Data records
[Start of Attachment]

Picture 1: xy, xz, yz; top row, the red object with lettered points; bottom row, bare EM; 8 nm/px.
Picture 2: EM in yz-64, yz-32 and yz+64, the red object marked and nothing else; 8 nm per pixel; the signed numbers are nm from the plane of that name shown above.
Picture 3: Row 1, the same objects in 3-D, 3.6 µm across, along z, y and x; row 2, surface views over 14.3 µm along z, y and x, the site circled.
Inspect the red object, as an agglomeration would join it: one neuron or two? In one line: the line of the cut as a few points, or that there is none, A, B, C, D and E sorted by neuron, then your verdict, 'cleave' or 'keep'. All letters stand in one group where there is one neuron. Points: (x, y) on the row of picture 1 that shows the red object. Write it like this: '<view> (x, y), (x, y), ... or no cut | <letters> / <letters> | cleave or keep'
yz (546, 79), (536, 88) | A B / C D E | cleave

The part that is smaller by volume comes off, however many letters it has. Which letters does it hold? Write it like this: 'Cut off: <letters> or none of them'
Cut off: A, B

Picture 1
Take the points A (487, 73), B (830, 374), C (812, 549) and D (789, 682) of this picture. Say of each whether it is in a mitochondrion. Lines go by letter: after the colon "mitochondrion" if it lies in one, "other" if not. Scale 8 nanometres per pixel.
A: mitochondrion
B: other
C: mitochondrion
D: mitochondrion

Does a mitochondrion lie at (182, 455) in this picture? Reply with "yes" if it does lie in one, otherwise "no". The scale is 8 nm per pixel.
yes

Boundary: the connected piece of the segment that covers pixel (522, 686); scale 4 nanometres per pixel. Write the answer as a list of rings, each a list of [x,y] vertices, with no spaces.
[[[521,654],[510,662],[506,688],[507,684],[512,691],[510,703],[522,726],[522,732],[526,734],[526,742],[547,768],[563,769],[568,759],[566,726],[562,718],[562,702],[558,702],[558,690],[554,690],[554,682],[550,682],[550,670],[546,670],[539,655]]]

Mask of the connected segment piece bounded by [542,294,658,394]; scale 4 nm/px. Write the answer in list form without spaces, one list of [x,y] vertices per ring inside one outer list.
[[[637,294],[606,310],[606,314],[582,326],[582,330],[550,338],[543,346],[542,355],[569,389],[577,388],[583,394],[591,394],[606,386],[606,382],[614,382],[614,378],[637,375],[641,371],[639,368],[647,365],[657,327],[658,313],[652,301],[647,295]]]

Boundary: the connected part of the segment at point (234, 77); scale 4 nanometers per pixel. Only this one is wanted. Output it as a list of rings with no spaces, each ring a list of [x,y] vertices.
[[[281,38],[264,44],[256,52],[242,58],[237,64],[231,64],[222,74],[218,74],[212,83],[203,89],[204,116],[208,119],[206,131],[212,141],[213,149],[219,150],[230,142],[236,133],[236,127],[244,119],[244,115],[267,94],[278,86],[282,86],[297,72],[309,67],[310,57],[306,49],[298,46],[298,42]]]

[End of Attachment]

**TASK DIRECTIONS:** From the line containing "Boundary: the connected piece" to the last line above, repeat every line exactly and nothing else.

**COMPLETED EXERCISE:**
Boundary: the connected piece of the segment that covers pixel (522, 686); scale 4 nanometres per pixel. Write the answer as a list of rings, each a list of [x,y] vertices, with no spaces.
[[[521,654],[510,662],[506,688],[507,684],[512,691],[510,703],[522,726],[522,732],[526,734],[526,742],[547,768],[563,769],[568,759],[566,726],[562,718],[562,702],[558,702],[558,690],[554,690],[554,682],[550,682],[550,670],[546,670],[539,655]]]

Mask of the connected segment piece bounded by [542,294,658,394]; scale 4 nm/px. Write the answer in list form without spaces, one list of [x,y] vertices per ring inside one outer list.
[[[637,294],[606,310],[606,314],[582,326],[582,330],[550,338],[543,346],[542,355],[569,389],[577,388],[583,394],[591,394],[606,386],[606,382],[614,382],[614,378],[637,375],[641,371],[639,368],[647,365],[657,327],[658,313],[652,301],[647,295]]]

Boundary: the connected part of the segment at point (234, 77); scale 4 nanometers per pixel. Only this one is wanted. Output it as a list of rings with no spaces, each ring a list of [x,y] vertices.
[[[281,38],[264,44],[256,52],[242,58],[237,64],[231,64],[222,74],[218,74],[212,83],[203,89],[204,116],[208,119],[206,131],[212,141],[213,149],[219,150],[230,142],[236,133],[236,127],[244,119],[244,115],[267,94],[278,86],[282,86],[297,72],[309,67],[310,57],[306,49],[298,46],[298,42]]]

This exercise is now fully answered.